For the past three years, my family has organized a community clean-up in our neighbourhood. What began as a small effort has grown into a meaningful annual tradition rooted in pride, connection, and care for the place we call home.
This year was especially exciting because, for the first time, we received grant funding to support our efforts. Having access to those funds felt like both an endorsement of the work we had been doing and an opportunity to make the event even more impactful. We began by selecting a date. Scheduling proved to be more complicated than expected. The earlier weekends we had hoped for did not work for many of our regular volunteers, which meant choosing a later date in the season. We were concerned that by then the blackberry brambles would be thick and overgrown, making garbage collection more challenging and less accessible for children and seniors. After weighing the options, we decided to move forward anyway. Community momentum mattered more than perfect conditions.
To promote the event, my two daughters and I spent an afternoon walking through the neighbourhood putting up 40 paper flyers. It felt hopeful and energizing to imagine neighbours reading them and deciding to join us. The next morning, however, we discovered that every single poster had been torn down or vandalized. We were discouraged and disappointed. It would have been easy to interpret that as a sign to stop. Instead, we treated it as a reminder that community-building sometimes requires persistence. We printed more posters, put them back up, and expanded our outreach through local Facebook community groups.
On the day of the clean-up, our resilience paid off. Twenty volunteers arrived, representing a wonderful mix of seniors, children, and adults. Together, we spread out across the area and got to work. Despite the brambles and overgrowth, the group was determined and collaborative. By the end of the event, we had collected approximately 20 bags of garbage from our streets and green spaces.
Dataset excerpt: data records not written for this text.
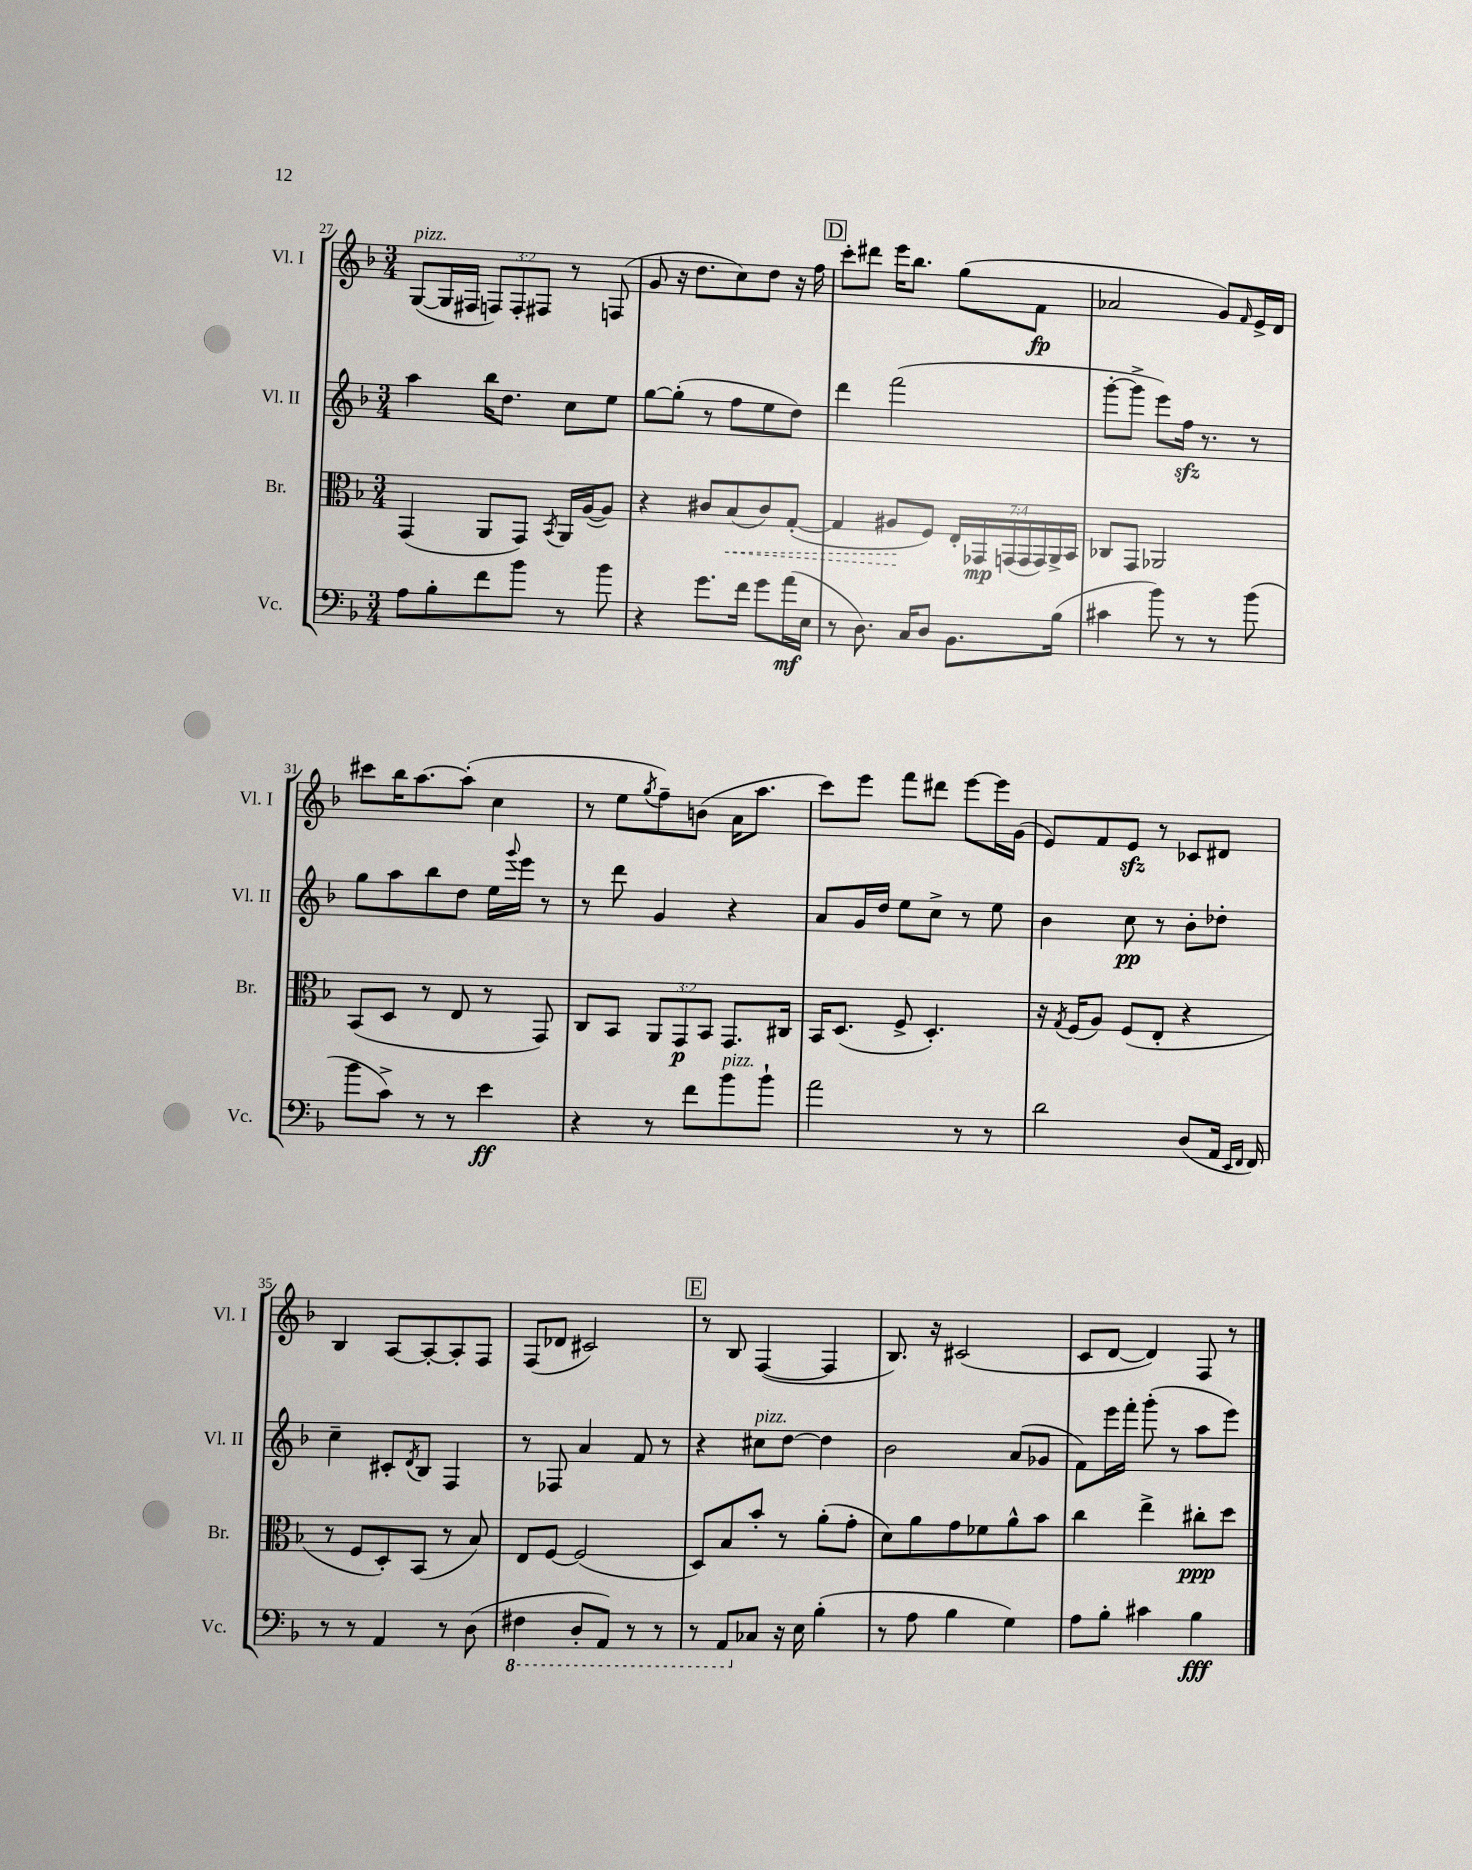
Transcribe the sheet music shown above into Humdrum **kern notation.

**kern	**dynam	**kern	**dynam	**kern	**dynam	**kern	**dynam
*part4	*part4	*part3	*part3	*part2	*part2	*part1	*part1
*staff4	*staff4	*staff3	*staff3	*staff2	*staff2	*staff1	*staff1
*I"Vc.	*	*I"Br.	*	*I"Vl. II	*	*I"Vl. I	*
*I'Vc.	*	*I'Br.	*	*I'Vl. II	*	*I'Vl. I	*
*clefF4	*	*clefC3	*	*clefG2	*	*clefG2	*
*k[b-]	*	*k[b-]	*	*k[b-]	*	*k[b-]	*
*M3/4	*	*M3/4	*	*M3/4	*	*M3/4	*
=27	=27	=27	=27	=27	=27	=27	=27
!	!	!	!	!	!	!LO:TX:a:i:t=pizz.	!
8A\L	.	(4GG/	.	4aa\	.	([8G/L	.
8B-'\	.	.	.	.	.	16G/L]	.
.	.	.	.	.	.	16F#X/JJ	.
8f\	.	8AA/L	.	16bb-\KL	.	12Fn/L)	.
.	.	.	.	8.dd\J	.	.	.
.	.	.	.	.	.	12F'/	.
8b-\J	.	8GG/J)	.	.	.	.	.
.	.	.	.	.	.	12F#X/J	.
.	.	8qBB-/	.	.	.	.	.
8r	.	16AA/LL	.	8cc\L	.	8r	.
.	.	([16A/J	.	.	.	.	.
8b-\	.	8A/J])	.	8ee\J	.	(8Fn/	.
=28	=28	=28	=28	=28	=28	=28	=28
4r	.	4r	.	[8gg\L	.	8g/	.
.	.	.	.	(8gg'\J]	.	16r	.
.	.	.	.	.	.	8.dd\L	.
8.g\L	.	8c#X/L	.	8r	.	.	.
!	!	!	!LO:HP:b	!	!	!	!
.	.	(8B-/	<	8ff\L	.	8cc\)	.
16f\Jk	.	.	.	.	.	.	.
8g\L	.	8c#/)	.	8ee\	.	8dd\J	.
(16a\L	mf	([8G'/J	.	8dd\J)	.	16r	.
16E\JJ	.	.	.	.	.	16ff\	.
!!LO:REH:place=s1:t=D
=29	=29	=29	=29	=29	=29	=29	=29
8r	.	4G/]	.	4ddd\	.	8ccc'\L	.
8.D\)	.	.	.	.	.	8ddd#X\J	.
.	.	8A#X/L	.	(2fff\	.	16eee\KL	.
16C/KL	.	.	.	.	.	8.bb-\J	.
8D/J	.	8F/J)	[	.	.	.	.
8.BB-\L	.	28E'/LL	.	.	.	(8gg\L	.
.	.	28GG-X/	mp	.	.	.	.
.	.	(28GGn/	.	.	.	.	.
.	.	28GG/	.	.	.	.	.
.	.	.	.	.	.	8f\J	fp
.	.	28GG/)	.	.	.	.	.
.	.	28AA^/	.	.	.	.	.
(16B-\Jk	.	.	.	.	.	.	.
.	.	28BB-/JJ	.	.	.	.	.
=30	=30	=30	=30	=30	=30	=30	=30
4c#X\	.	8C-X/L	.	[8ggg'\L	.	2a-X/	.
.	.	8GG/J	.	8ggg^\J]	.	.	.
8b-\)	.	2AA-X/	.	8eee\L)	.	.	.
8r	.	.	.	16ffzz\Jk	.	.	.
.	.	.	.	8.r	.	.	.
8r	.	.	.	.	.	8g/L)	.
.	.	.	.	.	.	16qqf/	.
(8b-\	.	.	.	8r	.	16e^/L	.
.	.	.	.	.	.	16d/JJ	.
!!LO:LB:g=z
=31	=31	=31	=31	=31	=31	=31	=31
8b-\L	.	(8BB-/L	.	8gg\L	.	8ccc#X\L	.
8c^\J)	.	8D/J	.	8aa\	.	16bb-\K	.
.	.	.	.	.	.	[8.aa\	.
8r	.	8r	.	8bb-\	.	.	.
8r	.	8E/	.	8dd\J	.	(8aa'\J]	.
4e\	ff	8r	.	16ee\LL	.	4cc\	.
.	.	.	.	8qqggg/	.	.	.
.	.	.	.	16eee\JJ	.	.	.
.	.	8GG/)	.	8r	.	.	.
=32	=32	=32	=32	=32	=32	=32	=32
4r	.	8C/L	.	8r	.	8r	.
.	.	8BB-/J	.	8ddd\	.	8ee\L	.
.	.	.	.	.	.	8qgg/	.
8r	.	12AA/L	.	4g/	.	8ff~\)	.
.	.	12GG/	p	.	.	.	.
8f\L	.	.	.	.	.	(8bn\J	.
.	.	12BB-/J	.	.	.	.	.
!LO:TX:a:i:t=pizz.	!	!	!	!	!	!	!
8b-\	.	8.GG/L	.	4r	.	16a\KL	.
.	.	.	.	.	.	8.aa\J	.
8b-`\J	.	.	.	.	.	.	.
.	.	16C#X/Jk	.	.	.	.	.
=33	=33	=33	=33	=33	=33	=33	=33
2a\	.	16BB-/KL	.	8a/L	.	8ccc\L)	.
.	.	(8.D/J	.	.	.	.	.
.	.	.	.	16g/L	.	8eee\J	.
.	.	.	.	16dd/JJ	.	.	.
.	.	8F^/	.	8ee\L	.	8fff\L	.
.	.	4.D'/)	.	8cc^\J	.	8ddd#X\J	.
8r	.	.	.	8r	.	[8eee\L	.
8r	.	.	.	8ee\	.	16eee\L]	.
.	.	.	.	.	.	(16g\JJ	.
=34	=34	=34	=34	=34	=34	=34	=34
2d\	.	16r	.	4b-\	.	8e/L)	.
.	.	8qG/	.	.	.	.	.
.	.	(16F/KL	.	.	.	.	.
.	.	8A/J)	.	.	.	8f/	.
.	.	(8F/L	.	8cc\	pp	8ezz/J	.
.	.	8E'/J	.	8r	.	8r	.
(8D/L	.	4r	.	8b-'\L	.	8c-X/L	.
16AA/Jk	.	.	.	8dd-X'\J	.	8d#X/J	.
16qqEE/LL	.	.	.	.	.	.	.
16qqFF/JJ	.	.	.	.	.	.	.
16FF/)	.	.	.	.	.	.	.
!!LO:LB:g=z
=35	=35	=35	=35	=35	=35	=35	=35
8r	.	8r	.	4cc~\	.	4B-/	.
8r	.	8F/L	.	.	.	.	.
4AA/	.	8D'/)	.	8c#X'/L	.	[8A/L	.
.	.	.	.	8qd/	.	.	.
.	.	(8BB-/J	.	8B-/J	.	8A'/_	.
8r	.	8r	.	4F/	.	8A'/]	.
(8D\	.	8B-/)	.	.	.	8F/J	.
=36	=36	=36	=36	=36	=36	=36	=36
*8ba	*	*	*	*	*	*	*
4FF#X\	.	8E/L	.	8r	.	(8F/L	.
.	.	[8F/J	.	8F-X/	.	8d-X/J	.
8DD'/L	.	(2F/]	.	4a/	.	2c#X/)	.
8AAA/J)	.	.	.	.	.	.	.
8r	.	.	.	8f/	.	.	.
8r	.	.	.	8r	.	.	.
!!LO:REH:place=s1:t=E
=37	=37	=37	=37	=37	=37	=37	=37
8r	.	8D/L)	.	4r	.	8r	.
8AAA/L	.	8B-/	.	.	.	8B-/	.
*X8ba	*	*	*	*	*	*	*
!	!	!	!	!LO:TX:a:i:t=pizz.	!	!	!
8C-X/J	.	8b-'/J	.	8cc#X\L	.	([4F/	.
16r	.	8r	.	[8dd\J	.	.	.
16E\	.	.	.	.	.	.	.
(4B-'\	.	(8a'\L	.	4dd\]	.	4F/]	.
.	.	8g'\J	.	.	.	.	.
=38	=38	=38	=38	=38	=38	=38	=38
8r	.	8d\L)	.	2b-\	.	8.B-/)	.
8A\	.	8a\	.	.	.	.	.
.	.	.	.	.	.	16r	.
4B-\	.	8g\	.	.	.	(2c#X/	.
.	.	8f-X\	.	.	.	.	.
4G\)	.	8a^^\	.	(8a/L	.	.	.
.	.	8b-\J	.	8g-X/J	.	.	.
=39	=39	=39	=39	=39	=39	=39	=39
8A\L	.	4cc\	.	8f\L)	.	8c/L	.
8B-'\J	.	.	.	16eee\L	.	[8d/J	.
.	.	.	.	16fff'\JJ	.	.	.
4c#X\	.	4ee^\	.	(8ggg'\	.	4d/])	.
.	.	.	.	8r	.	.	.
4B-\	fff	8cc#X'\L	ppp	8aa\L	.	8F/	.
.	.	8dd\J	.	8eee\J)	.	8r	.
==	==	==	==	==	==	==	==
*-	*-	*-	*-	*-	*-	*-	*-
The grant funding allowed us to purchase advertising supplies, provide refreshments for participants, and offer small prizes for the children who helped. Those small gestures added a celebratory tone and showed appreciation for everyone’s time and effort.
More than the bags of garbage collected, the true success of the day was the sense of shared ownership and pride. Neighbours connected, children learned the value of stewardship, and our community felt a little more united. The experience reinforced that positive change does not require perfection—just commitment, collaboration, and the willingness to keep going, even when obstacles arise.